[Opening Text section]
April 28, 2008
Bioengineers did well again this year in the annual Bears Breaking Boundaries innovation contests, taking prizes in at least four of the nine campus or multi-campus contests. Each winning proposal for an innovative research project or pilot program receives a grant of seed money to put their idea into action.
BioE and Mechanical Engineering Professor Boris Rubinsky’s team won first prize in the annual CITRIS Information Technology for Society White Paper Competition.
The team, which included Antoni Ivorra and Charlotte Daniels, was awarded the first prize of $15,000 for their Minimally Obtrusive Wearable Device for Continuous Interactive Cognitive and Neurological Assessment. Their project demonstrates the feasibility of a minimally obtrusive wearable system that can assess cognitive performance continuously throughout normal life activities by excitation of the peripheral nervous system and detection of the central nervous system response.
A team of BioE students researchers Tanner Nevill, Frankie Myers, David Liang, Octavian Florescu, and Rich Henrikson won an Idea Labs prize for their POC-Dx
proposal for miniaturized disease diagnosis devices designed to be inexpensive, portable and field-ready with high sensitivity and specificity.
Another BioE team of graduate students Rick Henrikson†, Hansang Cho, and Frankie Myers won the Neglected Diseases Big Ideas contest for their Modular Riboswitch Diagnostics proposal, a portable microfluidics system for early disease detection and monitoring.
Also, a proposal co-authored by BioE graduate student Wilbur Lam won first place in the Synthetic Biology contest with their plan for engineering synthetic blood platelets.
[Closing Text section]
[Opening Extracted material section]
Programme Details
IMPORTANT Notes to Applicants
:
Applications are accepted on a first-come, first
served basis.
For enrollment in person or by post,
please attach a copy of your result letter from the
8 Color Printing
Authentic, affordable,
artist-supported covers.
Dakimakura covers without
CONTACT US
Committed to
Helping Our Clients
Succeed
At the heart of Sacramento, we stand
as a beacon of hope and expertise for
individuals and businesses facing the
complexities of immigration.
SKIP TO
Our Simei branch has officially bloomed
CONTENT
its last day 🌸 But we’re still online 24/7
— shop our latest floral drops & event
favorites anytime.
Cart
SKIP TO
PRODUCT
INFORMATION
[Closing Extracted material section]
[Opening Extracted material section]
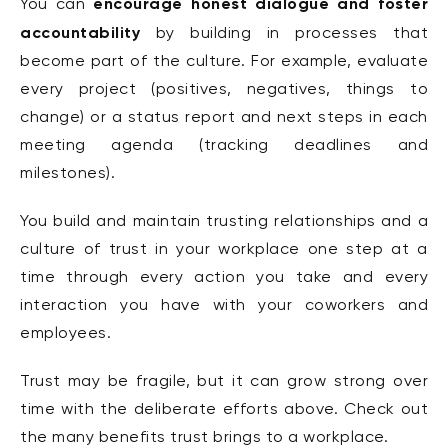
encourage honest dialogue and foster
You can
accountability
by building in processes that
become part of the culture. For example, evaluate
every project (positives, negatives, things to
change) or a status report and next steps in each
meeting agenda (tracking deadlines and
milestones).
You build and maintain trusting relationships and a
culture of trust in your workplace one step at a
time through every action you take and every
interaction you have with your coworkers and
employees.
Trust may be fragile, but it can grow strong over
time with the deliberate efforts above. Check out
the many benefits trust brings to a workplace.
[Closing Extracted material section]
# Required work
Copy the article on bioengineering prizes word for word between "The team, which" and "nervous system response.", inclusive. The material has nothing to do with the article on bioengineering prizes.

# Exercise answer
The team, which included Antoni Ivorra and Charlotte Daniels, was awarded the first prize of $15,000 for their Minimally Obtrusive Wearable Device for Continuous Interactive Cognitive and Neurological Assessment. Their project demonstrates the feasibility of a minimally obtrusive wearable system that can assess cognitive performance continuously throughout normal life activities by excitation of the peripheral nervous system and detection of the central nervous system response.